Never too young — nor too old — to learn, to change, to grow, to remember.

Who Keeps Us Safe? (sometimes we never know)

Savoring my morning coffee, scrolling through email, I suddenly became aware of a red rope slowly snaking downward outside my thirteenth floor window. What the …!? No way of telling where it came from or where it was going. Before long it was joined by a blue rope, the two of them swaying in the breeze, a sinuous tango, occasionally touching, then parting.

Mystified, I went about my morning ablutions. When I emerged from my bathroom, I discovered a man in a boatswain’s chair outside my window, expertly clearing away soap with his squeegee. I’ve long admired the efficiency of professional window washers. With just a few graceful swoops, they make the world brighter and more clear than it was. Still, I prefer to watch them work when they have both feet planted on the ground, or on a low ladder. Because of my own exaggerated fear of heights, I don’t like to see anyone in precariously high locations.

The window washer, noticing me, smiled and waved. I placed my hands over my heart to signal both apprehension and appreciation. He put his hands together and gave a bow. Then, as he began to lower himself to the twelfth floor, he pantomimed falling, first with a startled expression that gave way to a big grin. Obviously an act he’s perfected over the years.

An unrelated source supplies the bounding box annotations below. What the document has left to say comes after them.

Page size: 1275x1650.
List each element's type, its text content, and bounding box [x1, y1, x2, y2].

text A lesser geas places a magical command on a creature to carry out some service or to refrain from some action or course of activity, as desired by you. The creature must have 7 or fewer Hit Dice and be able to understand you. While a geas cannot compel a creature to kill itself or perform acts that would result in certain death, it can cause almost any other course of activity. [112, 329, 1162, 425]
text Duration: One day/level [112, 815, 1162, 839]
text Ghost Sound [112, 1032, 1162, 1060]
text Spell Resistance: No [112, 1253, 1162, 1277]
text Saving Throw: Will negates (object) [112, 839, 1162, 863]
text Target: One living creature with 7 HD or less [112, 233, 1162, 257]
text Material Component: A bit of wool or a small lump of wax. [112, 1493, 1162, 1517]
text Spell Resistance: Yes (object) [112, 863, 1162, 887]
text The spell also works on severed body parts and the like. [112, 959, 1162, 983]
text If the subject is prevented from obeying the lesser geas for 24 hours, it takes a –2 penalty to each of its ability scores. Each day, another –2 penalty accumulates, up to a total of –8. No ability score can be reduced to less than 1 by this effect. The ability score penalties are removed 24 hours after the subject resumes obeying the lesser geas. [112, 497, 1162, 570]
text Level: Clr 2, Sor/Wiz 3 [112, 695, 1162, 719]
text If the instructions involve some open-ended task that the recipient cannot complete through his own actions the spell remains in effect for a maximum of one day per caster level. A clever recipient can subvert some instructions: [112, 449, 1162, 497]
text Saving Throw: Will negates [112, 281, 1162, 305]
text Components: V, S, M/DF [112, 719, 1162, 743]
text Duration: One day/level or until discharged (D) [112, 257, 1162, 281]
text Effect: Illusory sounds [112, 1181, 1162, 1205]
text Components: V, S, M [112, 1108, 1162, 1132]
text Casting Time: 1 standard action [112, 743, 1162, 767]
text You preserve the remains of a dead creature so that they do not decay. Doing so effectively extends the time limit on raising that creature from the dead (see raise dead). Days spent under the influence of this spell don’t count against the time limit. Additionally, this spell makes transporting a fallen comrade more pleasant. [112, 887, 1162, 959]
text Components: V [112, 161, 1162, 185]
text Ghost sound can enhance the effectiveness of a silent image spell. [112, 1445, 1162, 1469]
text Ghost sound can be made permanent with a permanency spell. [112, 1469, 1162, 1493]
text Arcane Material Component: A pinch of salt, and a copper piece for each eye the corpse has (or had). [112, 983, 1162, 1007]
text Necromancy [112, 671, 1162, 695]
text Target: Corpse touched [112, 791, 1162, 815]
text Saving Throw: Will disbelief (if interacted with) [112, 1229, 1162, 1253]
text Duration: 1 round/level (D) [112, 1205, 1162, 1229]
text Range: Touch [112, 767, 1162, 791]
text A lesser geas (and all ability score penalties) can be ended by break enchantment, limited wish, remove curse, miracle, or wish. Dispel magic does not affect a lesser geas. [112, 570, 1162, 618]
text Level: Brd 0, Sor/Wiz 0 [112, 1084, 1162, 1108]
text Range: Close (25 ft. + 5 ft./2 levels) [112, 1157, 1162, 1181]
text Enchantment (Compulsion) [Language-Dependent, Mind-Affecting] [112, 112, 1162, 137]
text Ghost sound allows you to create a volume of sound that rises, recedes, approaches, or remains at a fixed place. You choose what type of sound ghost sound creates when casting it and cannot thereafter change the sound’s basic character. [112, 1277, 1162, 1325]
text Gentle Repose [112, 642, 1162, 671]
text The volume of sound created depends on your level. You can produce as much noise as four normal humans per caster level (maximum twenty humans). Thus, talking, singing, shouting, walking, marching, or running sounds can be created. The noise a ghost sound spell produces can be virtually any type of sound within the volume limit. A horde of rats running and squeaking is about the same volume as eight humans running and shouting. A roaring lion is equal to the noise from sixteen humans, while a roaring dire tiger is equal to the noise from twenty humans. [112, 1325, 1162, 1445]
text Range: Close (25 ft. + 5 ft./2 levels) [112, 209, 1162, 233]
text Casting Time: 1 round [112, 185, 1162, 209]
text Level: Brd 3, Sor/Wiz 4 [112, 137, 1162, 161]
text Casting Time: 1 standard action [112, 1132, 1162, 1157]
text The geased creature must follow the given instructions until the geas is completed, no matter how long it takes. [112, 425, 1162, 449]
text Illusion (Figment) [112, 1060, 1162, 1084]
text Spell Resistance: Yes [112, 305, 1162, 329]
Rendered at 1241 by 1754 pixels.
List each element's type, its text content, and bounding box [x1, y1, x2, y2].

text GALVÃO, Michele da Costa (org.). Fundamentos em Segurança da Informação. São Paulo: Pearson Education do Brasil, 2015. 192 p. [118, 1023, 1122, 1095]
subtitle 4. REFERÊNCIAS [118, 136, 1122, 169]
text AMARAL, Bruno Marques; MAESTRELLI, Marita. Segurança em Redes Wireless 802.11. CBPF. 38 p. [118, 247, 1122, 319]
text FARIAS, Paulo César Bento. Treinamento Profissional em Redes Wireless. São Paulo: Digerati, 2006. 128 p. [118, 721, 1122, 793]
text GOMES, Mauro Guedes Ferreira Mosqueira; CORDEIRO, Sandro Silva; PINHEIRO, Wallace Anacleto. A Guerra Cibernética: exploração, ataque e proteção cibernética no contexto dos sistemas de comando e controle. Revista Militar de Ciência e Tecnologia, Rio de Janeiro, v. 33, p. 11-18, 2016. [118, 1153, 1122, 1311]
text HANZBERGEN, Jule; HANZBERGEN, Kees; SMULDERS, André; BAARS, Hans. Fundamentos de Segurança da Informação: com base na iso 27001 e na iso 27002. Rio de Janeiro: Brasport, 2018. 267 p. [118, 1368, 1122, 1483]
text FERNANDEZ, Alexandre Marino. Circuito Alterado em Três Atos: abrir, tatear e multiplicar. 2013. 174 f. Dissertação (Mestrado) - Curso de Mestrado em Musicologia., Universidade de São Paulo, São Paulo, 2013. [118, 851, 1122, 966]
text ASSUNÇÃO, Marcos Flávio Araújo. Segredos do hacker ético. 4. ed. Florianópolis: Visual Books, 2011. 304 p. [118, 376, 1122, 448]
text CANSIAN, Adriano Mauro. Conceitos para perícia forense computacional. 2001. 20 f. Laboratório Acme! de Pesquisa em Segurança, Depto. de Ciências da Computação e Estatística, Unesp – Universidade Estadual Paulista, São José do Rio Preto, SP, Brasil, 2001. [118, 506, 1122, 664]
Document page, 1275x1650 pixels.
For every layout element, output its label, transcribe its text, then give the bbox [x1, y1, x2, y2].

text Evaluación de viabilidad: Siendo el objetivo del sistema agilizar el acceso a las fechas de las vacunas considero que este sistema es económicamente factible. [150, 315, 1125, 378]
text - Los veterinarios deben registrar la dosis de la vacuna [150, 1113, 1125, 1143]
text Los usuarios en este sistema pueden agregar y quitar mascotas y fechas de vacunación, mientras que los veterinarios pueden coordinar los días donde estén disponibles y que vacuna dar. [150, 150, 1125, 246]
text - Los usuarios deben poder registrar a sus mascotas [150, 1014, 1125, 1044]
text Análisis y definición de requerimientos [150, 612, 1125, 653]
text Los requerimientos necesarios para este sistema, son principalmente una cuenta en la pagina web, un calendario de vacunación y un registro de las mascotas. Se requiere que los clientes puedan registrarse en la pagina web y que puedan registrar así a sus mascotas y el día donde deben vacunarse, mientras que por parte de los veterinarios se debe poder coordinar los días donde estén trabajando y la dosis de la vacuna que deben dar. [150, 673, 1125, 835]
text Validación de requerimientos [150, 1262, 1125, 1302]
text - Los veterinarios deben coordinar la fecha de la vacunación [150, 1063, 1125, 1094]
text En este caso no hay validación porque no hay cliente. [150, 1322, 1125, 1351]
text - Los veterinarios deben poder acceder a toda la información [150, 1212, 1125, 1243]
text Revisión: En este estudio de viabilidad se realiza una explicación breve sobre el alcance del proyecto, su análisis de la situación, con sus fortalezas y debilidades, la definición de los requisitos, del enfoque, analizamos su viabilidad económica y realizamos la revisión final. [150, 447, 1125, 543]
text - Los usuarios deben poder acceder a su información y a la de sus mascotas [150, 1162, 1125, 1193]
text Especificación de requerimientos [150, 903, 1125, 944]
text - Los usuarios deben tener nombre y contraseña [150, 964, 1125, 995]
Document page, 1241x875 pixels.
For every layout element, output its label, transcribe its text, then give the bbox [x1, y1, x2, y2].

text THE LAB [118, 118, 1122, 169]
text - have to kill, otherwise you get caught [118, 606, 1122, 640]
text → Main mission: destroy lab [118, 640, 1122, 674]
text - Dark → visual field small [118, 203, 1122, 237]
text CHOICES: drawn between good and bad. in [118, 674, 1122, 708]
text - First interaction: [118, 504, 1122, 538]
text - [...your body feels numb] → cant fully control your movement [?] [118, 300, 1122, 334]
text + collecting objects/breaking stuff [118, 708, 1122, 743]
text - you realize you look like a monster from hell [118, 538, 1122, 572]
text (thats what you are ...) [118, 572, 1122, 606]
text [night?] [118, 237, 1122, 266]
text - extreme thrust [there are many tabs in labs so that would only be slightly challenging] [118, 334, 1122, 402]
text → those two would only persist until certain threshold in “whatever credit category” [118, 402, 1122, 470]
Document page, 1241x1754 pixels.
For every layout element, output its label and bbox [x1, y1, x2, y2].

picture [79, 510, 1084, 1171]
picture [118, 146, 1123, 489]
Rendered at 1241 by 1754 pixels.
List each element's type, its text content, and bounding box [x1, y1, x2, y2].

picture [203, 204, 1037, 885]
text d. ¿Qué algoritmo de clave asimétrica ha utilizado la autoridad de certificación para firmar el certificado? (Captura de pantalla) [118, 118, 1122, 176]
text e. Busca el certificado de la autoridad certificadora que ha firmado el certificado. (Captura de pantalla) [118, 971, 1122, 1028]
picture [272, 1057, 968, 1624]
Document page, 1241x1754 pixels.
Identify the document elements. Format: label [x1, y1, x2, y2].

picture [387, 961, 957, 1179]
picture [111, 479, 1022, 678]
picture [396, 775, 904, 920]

I can’t shake from my mind how relaxed, at ease he was, trusting his life to just two ropes. No doubt he regularly scrutinizes them with an eagle eye. Still, it’s a leap of faith, not only in his equipment, but faith in whoever ran the machine that braided those ropes in the first place. He’s vitally connected with someone he’ll likely never meet.

Window cleaning isn’t on the list of the hundred most dangerous occupations, compiled by the National Institute for Occupational Safety and Health. OSHA reports eighty-eight window cleaning accidents over a fifteen-year period, sixty-two of them fatal. That’s out of millions and millions of windows washed. Squeegee Squad, a commercial window cleaning firm, claims that “statistically speaking, it’s safer to be a high rise window cleaner than it is to drive a cab.”

Or, safer than driving on rural two-lane highways, which is where I’ve driven most of my life. A federal safety initiative reports that more than twelve thousand deaths occur each year on rural roadways because drivers cross the center line or run off the road. That’s about a third of all annual highway fatalities, even though the interstates and city roads handle way more vehicles.

I used to think about that in my frequent travels along SR97, the north-south highway that bisects Washington state. I’d watch vehicles hurtling toward me at sixty mph (usually more) and think, I’ll never meet that driver, but my life depends entirely on their sobriety and attention. I’d silently message them: be aware, be safe. Then there were the occasional heart-in-throat moments when drivers passed recklessly, forcing others to brake and pull onto the shoulder. My messages were less silent and not kind.

“We are caught in an inescapable network of mutuality, tied in a single garment of destiny,” wrote Martin Luther King Jr. in his remarkable Letter from Birmingham Jail. “What affects one directly, affects all indirectly.”

We think we’re such independent individuals. But whether we’re washing windows on the thirteenth floor or driving along a two-lane highway or just reading words on a screen, we’re all as closely connected as one heart beat, one breath.